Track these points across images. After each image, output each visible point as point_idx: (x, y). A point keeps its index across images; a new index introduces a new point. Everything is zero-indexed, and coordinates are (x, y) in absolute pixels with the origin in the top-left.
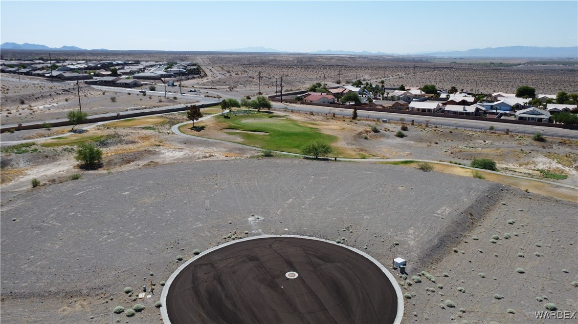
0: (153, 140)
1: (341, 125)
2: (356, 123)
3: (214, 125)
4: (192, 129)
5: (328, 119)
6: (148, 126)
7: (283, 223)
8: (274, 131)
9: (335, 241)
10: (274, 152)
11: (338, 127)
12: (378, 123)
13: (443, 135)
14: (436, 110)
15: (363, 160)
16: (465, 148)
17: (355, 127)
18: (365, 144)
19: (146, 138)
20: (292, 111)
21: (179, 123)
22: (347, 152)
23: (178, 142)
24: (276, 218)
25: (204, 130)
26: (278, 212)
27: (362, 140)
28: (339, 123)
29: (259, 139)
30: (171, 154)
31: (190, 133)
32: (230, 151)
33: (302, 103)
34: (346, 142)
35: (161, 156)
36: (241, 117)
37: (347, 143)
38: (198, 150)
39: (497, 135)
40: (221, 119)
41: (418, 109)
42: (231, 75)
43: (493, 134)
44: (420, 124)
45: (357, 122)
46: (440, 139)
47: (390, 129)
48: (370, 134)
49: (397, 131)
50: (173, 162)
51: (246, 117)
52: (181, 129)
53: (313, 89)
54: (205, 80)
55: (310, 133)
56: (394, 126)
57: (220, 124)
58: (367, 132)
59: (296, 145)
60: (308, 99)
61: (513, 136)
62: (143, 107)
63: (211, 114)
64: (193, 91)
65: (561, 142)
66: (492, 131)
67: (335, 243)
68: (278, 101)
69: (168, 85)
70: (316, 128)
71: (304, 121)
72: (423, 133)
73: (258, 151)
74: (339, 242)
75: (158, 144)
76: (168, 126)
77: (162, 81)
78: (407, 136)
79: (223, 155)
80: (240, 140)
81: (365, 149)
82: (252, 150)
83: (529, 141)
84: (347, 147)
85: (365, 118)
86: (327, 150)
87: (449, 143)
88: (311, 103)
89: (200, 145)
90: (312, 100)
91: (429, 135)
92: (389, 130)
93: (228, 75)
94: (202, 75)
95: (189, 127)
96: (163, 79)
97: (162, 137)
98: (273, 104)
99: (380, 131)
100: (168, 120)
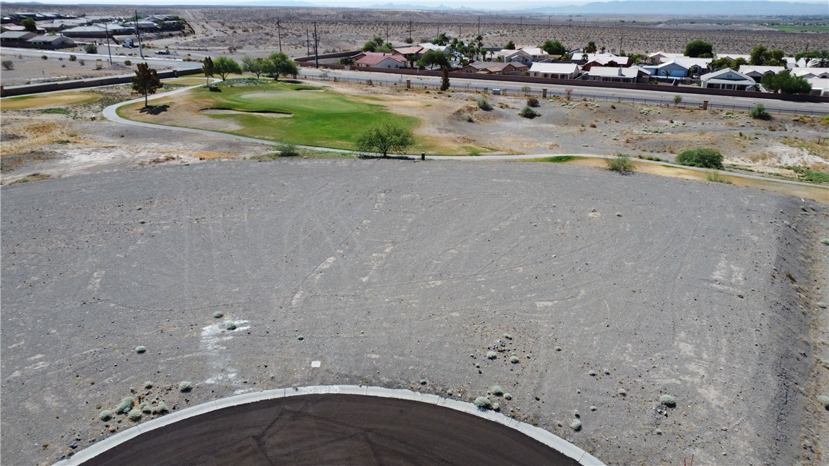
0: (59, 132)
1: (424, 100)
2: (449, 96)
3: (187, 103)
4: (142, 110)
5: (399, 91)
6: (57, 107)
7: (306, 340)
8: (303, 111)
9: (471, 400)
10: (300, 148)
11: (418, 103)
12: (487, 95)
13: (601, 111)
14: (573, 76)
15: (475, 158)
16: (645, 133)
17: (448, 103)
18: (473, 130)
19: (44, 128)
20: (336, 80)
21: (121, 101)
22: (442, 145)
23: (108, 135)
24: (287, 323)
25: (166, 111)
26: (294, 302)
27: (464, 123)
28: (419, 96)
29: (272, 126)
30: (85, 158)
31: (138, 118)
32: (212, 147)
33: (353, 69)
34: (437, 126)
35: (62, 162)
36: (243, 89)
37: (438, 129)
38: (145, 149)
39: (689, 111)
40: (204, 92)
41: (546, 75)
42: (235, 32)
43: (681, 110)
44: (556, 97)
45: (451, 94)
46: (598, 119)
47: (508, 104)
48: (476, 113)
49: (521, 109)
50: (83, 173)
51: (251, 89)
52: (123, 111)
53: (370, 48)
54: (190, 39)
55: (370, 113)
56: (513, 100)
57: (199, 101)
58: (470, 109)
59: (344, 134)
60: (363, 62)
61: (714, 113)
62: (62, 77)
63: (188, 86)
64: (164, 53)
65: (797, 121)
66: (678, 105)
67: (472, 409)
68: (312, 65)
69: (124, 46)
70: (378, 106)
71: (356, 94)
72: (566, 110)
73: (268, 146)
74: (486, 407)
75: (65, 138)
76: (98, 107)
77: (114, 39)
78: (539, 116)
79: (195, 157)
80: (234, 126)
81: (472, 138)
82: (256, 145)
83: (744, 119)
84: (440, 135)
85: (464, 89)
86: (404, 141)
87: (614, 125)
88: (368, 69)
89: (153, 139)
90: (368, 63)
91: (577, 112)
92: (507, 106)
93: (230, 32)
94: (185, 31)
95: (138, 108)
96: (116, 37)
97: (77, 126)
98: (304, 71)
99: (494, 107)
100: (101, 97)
--
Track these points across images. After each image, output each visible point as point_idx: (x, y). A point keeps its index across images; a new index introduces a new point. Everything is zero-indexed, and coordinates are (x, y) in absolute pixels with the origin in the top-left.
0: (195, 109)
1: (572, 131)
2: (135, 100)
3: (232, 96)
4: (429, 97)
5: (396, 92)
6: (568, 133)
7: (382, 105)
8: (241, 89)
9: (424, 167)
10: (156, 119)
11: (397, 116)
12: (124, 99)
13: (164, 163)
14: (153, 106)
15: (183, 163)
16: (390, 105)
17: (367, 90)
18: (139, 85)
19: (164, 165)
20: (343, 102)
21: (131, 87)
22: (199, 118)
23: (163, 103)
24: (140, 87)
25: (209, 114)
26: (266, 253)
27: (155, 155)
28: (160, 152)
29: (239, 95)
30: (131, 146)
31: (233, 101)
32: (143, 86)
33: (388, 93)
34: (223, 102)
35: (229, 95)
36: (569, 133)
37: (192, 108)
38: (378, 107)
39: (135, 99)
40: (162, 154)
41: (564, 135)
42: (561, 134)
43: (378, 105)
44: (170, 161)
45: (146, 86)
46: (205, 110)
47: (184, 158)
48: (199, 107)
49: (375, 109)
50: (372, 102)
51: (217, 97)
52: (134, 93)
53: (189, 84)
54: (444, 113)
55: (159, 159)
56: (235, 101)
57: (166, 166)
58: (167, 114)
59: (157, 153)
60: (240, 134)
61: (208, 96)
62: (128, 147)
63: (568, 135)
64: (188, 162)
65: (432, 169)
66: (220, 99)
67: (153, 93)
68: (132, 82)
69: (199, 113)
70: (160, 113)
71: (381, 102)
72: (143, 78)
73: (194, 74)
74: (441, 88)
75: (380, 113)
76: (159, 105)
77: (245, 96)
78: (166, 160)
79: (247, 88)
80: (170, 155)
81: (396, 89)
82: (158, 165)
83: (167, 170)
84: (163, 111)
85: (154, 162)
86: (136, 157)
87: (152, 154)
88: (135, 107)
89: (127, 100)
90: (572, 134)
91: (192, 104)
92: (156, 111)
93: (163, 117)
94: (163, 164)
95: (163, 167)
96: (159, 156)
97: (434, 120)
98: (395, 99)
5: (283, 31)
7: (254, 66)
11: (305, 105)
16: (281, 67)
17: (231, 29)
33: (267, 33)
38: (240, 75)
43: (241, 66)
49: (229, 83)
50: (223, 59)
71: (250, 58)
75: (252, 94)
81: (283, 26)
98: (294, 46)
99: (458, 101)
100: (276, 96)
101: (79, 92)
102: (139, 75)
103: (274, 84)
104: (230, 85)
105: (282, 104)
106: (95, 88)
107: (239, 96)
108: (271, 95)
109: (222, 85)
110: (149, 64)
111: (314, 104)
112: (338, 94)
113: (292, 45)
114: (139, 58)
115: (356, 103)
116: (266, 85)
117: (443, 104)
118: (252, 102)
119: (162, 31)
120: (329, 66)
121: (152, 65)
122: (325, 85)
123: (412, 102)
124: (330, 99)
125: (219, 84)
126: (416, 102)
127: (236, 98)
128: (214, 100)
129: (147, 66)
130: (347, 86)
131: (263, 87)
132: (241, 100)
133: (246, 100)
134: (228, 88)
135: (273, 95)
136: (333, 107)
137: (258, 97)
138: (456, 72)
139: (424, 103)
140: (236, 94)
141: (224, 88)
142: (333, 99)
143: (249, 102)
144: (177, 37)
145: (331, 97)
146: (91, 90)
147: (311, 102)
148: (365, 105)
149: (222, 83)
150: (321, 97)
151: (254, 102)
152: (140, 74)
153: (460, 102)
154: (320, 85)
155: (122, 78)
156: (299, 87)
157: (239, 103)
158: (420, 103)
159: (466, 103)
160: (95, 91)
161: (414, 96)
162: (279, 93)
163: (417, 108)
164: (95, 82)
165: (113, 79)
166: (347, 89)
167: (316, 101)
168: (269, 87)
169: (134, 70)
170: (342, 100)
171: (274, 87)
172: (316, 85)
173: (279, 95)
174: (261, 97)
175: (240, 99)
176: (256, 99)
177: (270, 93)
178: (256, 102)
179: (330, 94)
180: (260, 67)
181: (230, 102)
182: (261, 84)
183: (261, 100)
* * *
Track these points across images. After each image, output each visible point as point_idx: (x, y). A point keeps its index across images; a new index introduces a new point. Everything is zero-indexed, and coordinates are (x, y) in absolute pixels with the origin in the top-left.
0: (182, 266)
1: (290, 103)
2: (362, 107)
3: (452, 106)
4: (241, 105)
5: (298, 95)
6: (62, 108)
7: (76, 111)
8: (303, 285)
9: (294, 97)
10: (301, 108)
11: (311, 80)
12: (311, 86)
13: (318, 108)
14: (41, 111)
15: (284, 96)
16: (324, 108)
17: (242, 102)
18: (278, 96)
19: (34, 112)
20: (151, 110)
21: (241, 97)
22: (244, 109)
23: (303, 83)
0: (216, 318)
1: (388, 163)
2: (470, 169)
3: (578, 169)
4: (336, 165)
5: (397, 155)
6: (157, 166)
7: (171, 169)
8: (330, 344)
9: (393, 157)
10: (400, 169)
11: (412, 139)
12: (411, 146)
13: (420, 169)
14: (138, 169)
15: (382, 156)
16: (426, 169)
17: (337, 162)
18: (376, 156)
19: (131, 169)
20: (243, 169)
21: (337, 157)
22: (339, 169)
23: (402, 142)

* **Required action**: Repeat the records word for word, beginning with the line that contains "99: (458, 101)" and ending with the line that contains "121: (152, 65)", both included.

* **Written reply**:
99: (458, 101)
100: (276, 96)
101: (79, 92)
102: (139, 75)
103: (274, 84)
104: (230, 85)
105: (282, 104)
106: (95, 88)
107: (239, 96)
108: (271, 95)
109: (222, 85)
110: (149, 64)
111: (314, 104)
112: (338, 94)
113: (292, 45)
114: (139, 58)
115: (356, 103)
116: (266, 85)
117: (443, 104)
118: (252, 102)
119: (162, 31)
120: (329, 66)
121: (152, 65)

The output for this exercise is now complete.